Once an extent is found, a binary search across the set of non-empty buckets is performed. The search can skip around the buckets until it either finds the value it's looking for, a set of equal hash value records whose names don't match, or a pair of adjacent records with values less than and greater than the key.

Inserts / Splits

An new extent is formatted as a series of empty buckets. Buckets are filled from left to right, starting with the first bucket in the extent. Each time a bucket is filled, the set of nonempty buckets is extended and the range of hash values are redistributed evenly through all buckets in the extent (the buckets are rebalanced). We continue this until all buckets within an extent are full or almost full.

We can store the current number of contiguous, non-empty buckets by storing it in the 16 bit xh_reserved1 field.

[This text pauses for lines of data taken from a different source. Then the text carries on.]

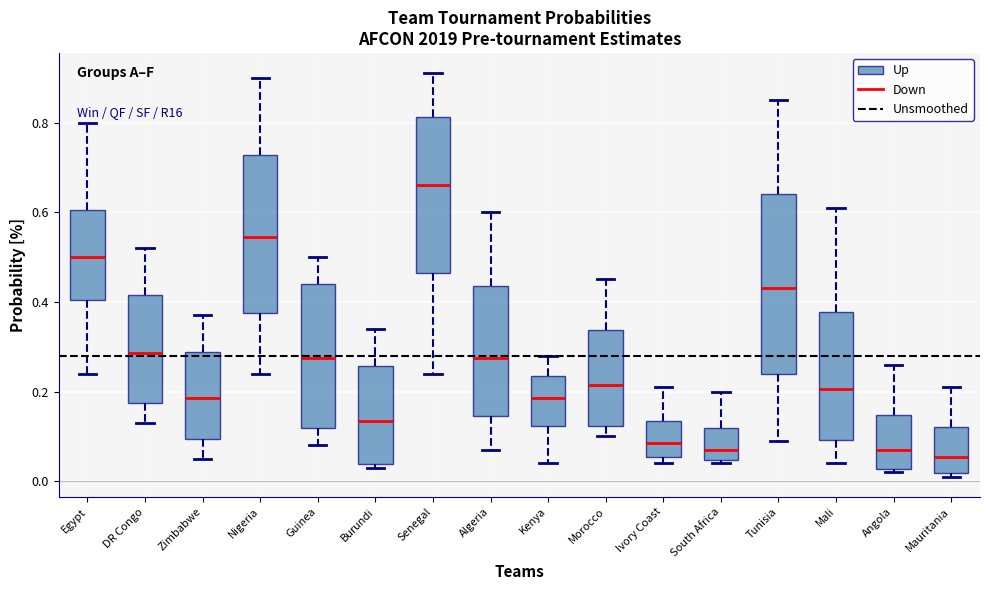

Reading left to right, transcribe this box plot: for each box, give where its median line is, the range the box spans, and where its two whiskers end, as read against the y-axis. The values are not printed on the chart, so give them approximately, as read against the axis.

Egypt: median 0.50, box 0.40 to 0.60, whiskers 0.24 to 0.80
DR Congo: median 0.28, box 0.18 to 0.42, whiskers 0.14 to 0.52
Zimbabwe: median 0.18, box 0.10 to 0.28, whiskers 0.06 to 0.38
Nigeria: median 0.54, box 0.38 to 0.72, whiskers 0.24 to 0.90
Guinea: median 0.28, box 0.12 to 0.44, whiskers 0.08 to 0.50
Burundi: median 0.14, box 0.04 to 0.26, whiskers 0.04 (just below the box's lower edge) to 0.34
Senegal: median 0.66, box 0.46 to 0.82, whiskers 0.24 to 0.92
Algeria: median 0.28, box 0.14 to 0.44, whiskers 0.08 to 0.60
Kenya: median 0.18, box 0.12 to 0.24, whiskers 0.04 to 0.28
Morocco: median 0.22, box 0.12 to 0.34, whiskers 0.10 to 0.46
Ivory Coast: median 0.08, box 0.06 to 0.14, whiskers 0.04 to 0.22
South Africa: median 0.08, box 0.04 to 0.12, whiskers 0.04 (just below the box's lower edge) to 0.20
Tunisia: median 0.44, box 0.24 to 0.64, whiskers 0.10 to 0.86
Mali: median 0.20, box 0.10 to 0.38, whiskers 0.04 to 0.62
Angola: median 0.08, box 0.02 to 0.14, whiskers 0.02 (just below the box's lower edge) to 0.26
Mauritania: median 0.06, box 0.02 to 0.12, whiskers 0.02 (just below the box's lower edge) to 0.22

Once all buckets in an extent are full, we need to add another extent. Things are a bit different if the new extent is contiguous or not. If it's contiguous, we just continue the process of rebalancing the extent buckets. If the extent isn't contiguous, we pick a new cpos for it and move all EA's which now fit into the new one. The new cpos is chosen so as to be in the middle of the range that the existing extent covers: new_cpos = cpos + (highest_hash - lowest_hash) / 2

Open Question: We need some (hopefully simple) heuristics on when we consider an extent "full" and in need of being split.

Conflicts

One of the biggest questions I have about this is "how many collisions are reasonable?".

We can calculate several things here. Lets assume a bucket size of 4096 bytes. Removing 8 bytes of overhead for the top of ocfs2_xattr_header gives us 4088 bytes for storing EA's.

Let's assume that EA values are all ocfs2_xattr_value_root structures and we allow for two extents in each one. That gives us 16 bytes of overhead, 16 bytes for the ocfs2_extent_list, and 16 bytes per ocfs2_extent_rec, so a total of 64 bytes.

Structure

Bytes Required

ocfs2_xattr_header overhead

8 Bytes

ocfs2_xattr_entry

16 Bytes

ocfs2_xattr_value_root Overhead

16 Bytes

ocfs2_extent_list with two extents

48 Bytes (16 + 2x16)

Of course, the name is the most variable part of this.

Open Question: What is the average length of an EA name?

#define XATTR_NAME_MAX   255

Name Length

Per EA Overhead

# of EA's that fit in 4088 bytes

255

335

12

128

208

19

96

176

23

64

144

28

32

112

36

16

96

42

8

88

46

Item Removal

When the last item in a bucket is removed, we re-balance all the buckets in that extent.

Space Optimization Questions

The maximum inline value should be limited to 80 bytes, the size of a 2 extent struct ocfs2_xattr_tree_root.

Should we drop the whole ocfs2_xattr_value_root thing in the indexed tree and just use a single block pointer to a tree root? The block pointer would really suck for "medium" sized EA's.